### [EXERCISE GOAL]
Scan the material for the word "input", and copy each line where it shows up.

### [GIVEN ENTRIES]
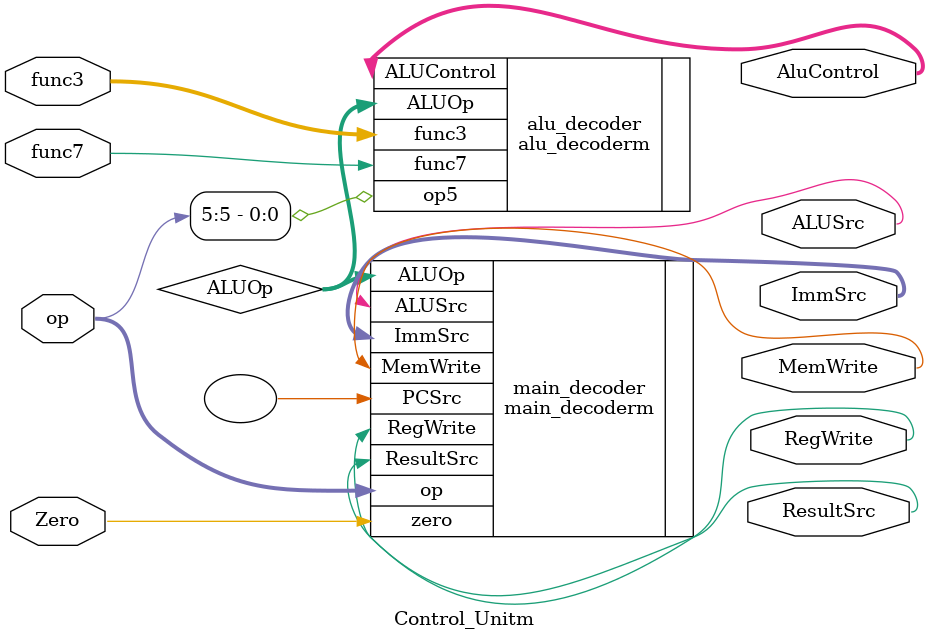
<source format=v>
`include "main_decoder.v"
`include "ALUDecoder.v"

module Control_Unitm( Zero, op, func3, func7, ResultSrc, MemWrite, ALUSrc, ImmSrc, RegWrite, AluControl );

 input Zero, func7 ;
 input [6:0] op ;
 input [2:0] func3 ;

 output ResultSrc, MemWrite, ALUSrc, RegWrite ;
 output [1:0] ImmSrc ; 
 output [2:0] AluControl ;

 wire [1:0] ALUOp;


    // instantaization of module
        main_decoderm main_decoder(
            .op(op), 
            .zero(Zero), 
            .PCSrc(), 
            .ResultSrc(ResultSrc), 
            .MemWrite(MemWrite), 
            .ALUSrc(ALUSrc), 
            .ImmSrc(ImmSrc), 
            .RegWrite(RegWrite), 
            .ALUOp(ALUOp)
            );
    // instantization of module alucontrol
        alu_decoderm alu_decoder(  
            .ALUOp(ALUOp), 
            .op5(op[5]),
            .func3(func3), 
            .func7(func7), 
            .ALUControl(AluControl)
            );

endmodule
</source>
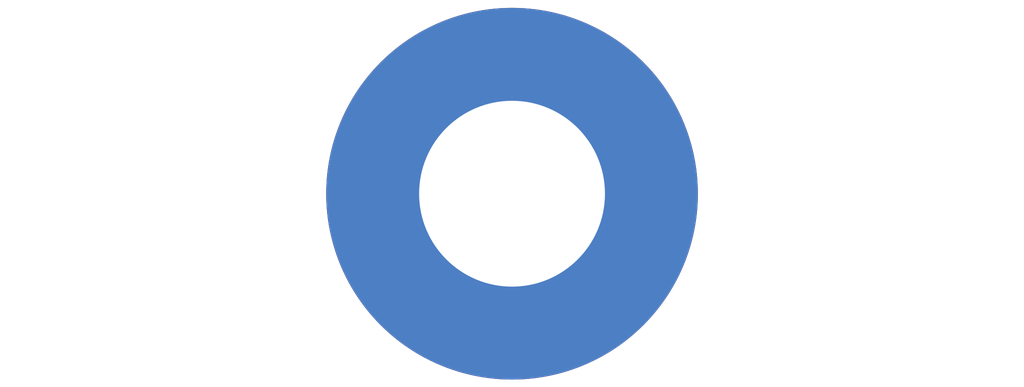
<source format=kicad_pcb>
(kicad_pcb (version 20240108) (generator pcbnew)

  (general
    (thickness 1.6)
  )

  (paper "A4")
  (layers
    (0 "F.Cu" signal)
    (31 "B.Cu" signal)
    (32 "B.Adhes" user "B.Adhesive")
    (33 "F.Adhes" user "F.Adhesive")
    (34 "B.Paste" user)
    (35 "F.Paste" user)
    (36 "B.SilkS" user "B.Silkscreen")
    (37 "F.SilkS" user "F.Silkscreen")
    (38 "B.Mask" user)
    (39 "F.Mask" user)
    (40 "Dwgs.User" user "User.Drawings")
    (41 "Cmts.User" user "User.Comments")
    (42 "Eco1.User" user "User.Eco1")
    (43 "Eco2.User" user "User.Eco2")
    (44 "Edge.Cuts" user)
    (45 "Margin" user)
    (46 "B.CrtYd" user "B.Courtyard")
    (47 "F.CrtYd" user "F.Courtyard")
    (48 "B.Fab" user)
    (49 "F.Fab" user)
    (50 "User.1" user)
    (51 "User.2" user)
    (52 "User.3" user)
    (53 "User.4" user)
    (54 "User.5" user)
    (55 "User.6" user)
    (56 "User.7" user)
    (57 "User.8" user)
    (58 "User.9" user)
  )

  (setup
    (pad_to_mask_clearance 0)
    (pcbplotparams
      (layerselection 0x00010fc_ffffffff)
      (plot_on_all_layers_selection 0x0000000_00000000)
      (disableapertmacros false)
      (usegerberextensions false)
      (usegerberattributes false)
      (usegerberadvancedattributes false)
      (creategerberjobfile false)
      (dashed_line_dash_ratio 12.000000)
      (dashed_line_gap_ratio 3.000000)
      (svgprecision 4)
      (plotframeref false)
      (viasonmask false)
      (mode 1)
      (useauxorigin false)
      (hpglpennumber 1)
      (hpglpenspeed 20)
      (hpglpendiameter 15.000000)
      (dxfpolygonmode false)
      (dxfimperialunits false)
      (dxfusepcbnewfont false)
      (psnegative false)
      (psa4output false)
      (plotreference false)
      (plotvalue false)
      (plotinvisibletext false)
      (sketchpadsonfab false)
      (subtractmaskfromsilk false)
      (outputformat 1)
      (mirror false)
      (drillshape 1)
      (scaleselection 1)
      (outputdirectory "")
    )
  )

  (net 0 "")

  (footprint "MountingHole_6.5mm_Pad_TopBottom" (layer "F.Cu") (at 0 0))

)

</source>
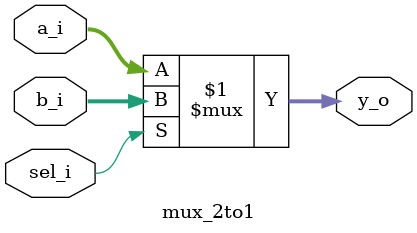
<source format=v>
module mux_2to1 (
  input   wire [7:0]    a_i,
  input   wire [7:0]    b_i,
  input   wire          sel_i,
  output  wire [7:0]    y_o
);

  assign y_o = sel_i?b_i:a_i;

endmodule
</source>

### [SOLUTION TO THIS TASK]
 input Zero, func7 ;
 input [6:0] op ;
 input [2:0] func3 ;
  input   wire [7:0]    a_i,
  input   wire [7:0]    b_i,
  input   wire          sel_i,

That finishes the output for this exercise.